More than 1300 dairy calves are expected to be born on PKW farms next season. Surplus calves will be sold through the new livestock business. Charolais and red devon bulls will be used in future to provide high-value beef calves.

All PKW’s calves are weighed monthly and exceed the Livestock Improvement Corporation’s MINDA weights. “We’re trying to be self-sufficient and to have complete control over our own young stock because we’ve had negative experiences with outside graziers.”

Te Oranga Livestock is working with most other livestock companies in Taranaki and plans to auction a herd later this season, in conjunction with PGG Wrightson. It is also exploring the possibility of holding its own bull sale next season. An auctioneer for 10 years, Gibson has applied for an auctioneer’s licence for the new company.

Tuuta said PKW had grown its stock numbers from 400 in 2008 to more than 8200 calves, heifers, cows and bulls, including 1500 beef animals.

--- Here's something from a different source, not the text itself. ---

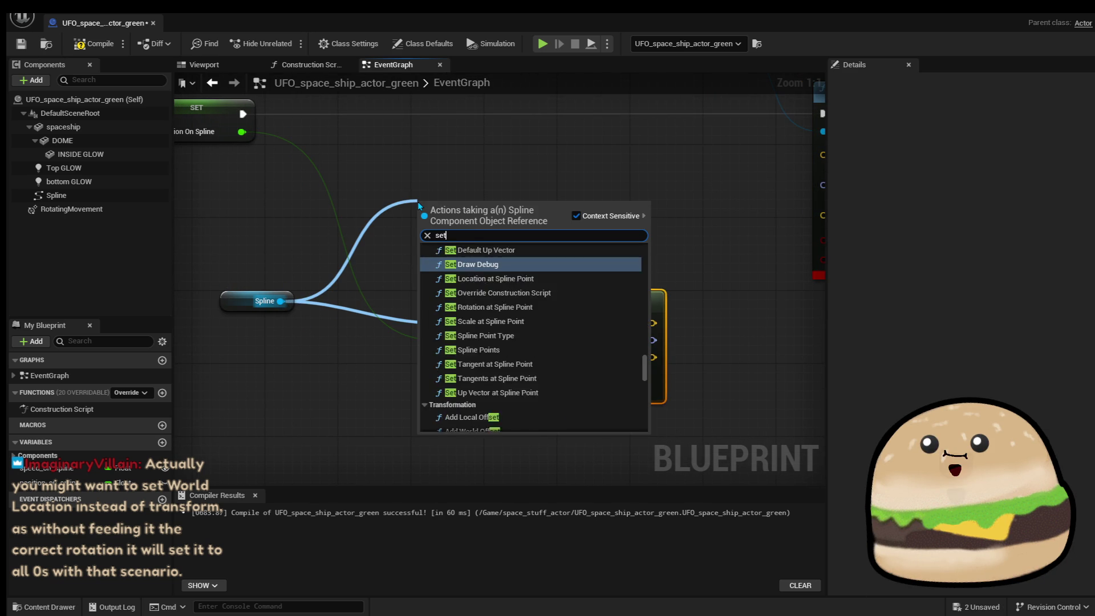
text( world locati)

Currently, it operated nine drystock farms and 14 dairy farms and this season’s dairy production was ahead of budget. The 2013-14 season was the first time production exceeded 3m kg MS. PKW is Taranaki’s largest supplier to Fonterra.

“With Fonterra’s low payout forecast, we’ve had to revise our budgets to make sure we live within our means. We’ve made cuts where we can, but production is going well. It’s 7 per cent ahead at this stage – although, like everyone, we’re watching the sky for rain.”

The incorporation had plenty of supplement. “It’s a good space to be in. We’re well-provided for.”

Increased production was part of PKW’s strategy of active farming. “We’re no longer passive landlords, although leasing land is still an important part of the wider PKW incorporation’s group of businesses.”

Not all leased land purchased by the incorporation would be converted to dairy farms because it needed grazing land.

Although PKW had undergone phenomenal expansion in recent years, it still actively farmed only 15 per cent of its land. The remainder was under perpetual lease. “Maori agribusiness is an exciting area to be part of,” he said.

Plenty of opportunity lay ahead. “There’s significant momentum in this sector for Maori.”

Long-term, PKW’s focus was cash-flow for the benefit of shareholders, not capital gain. Tuuta said PKW was in the process of expanding its key relationships with Ngai Tahu and other Maori agribusinesses for collaboration in an area of the economy that was poised for enormous growth.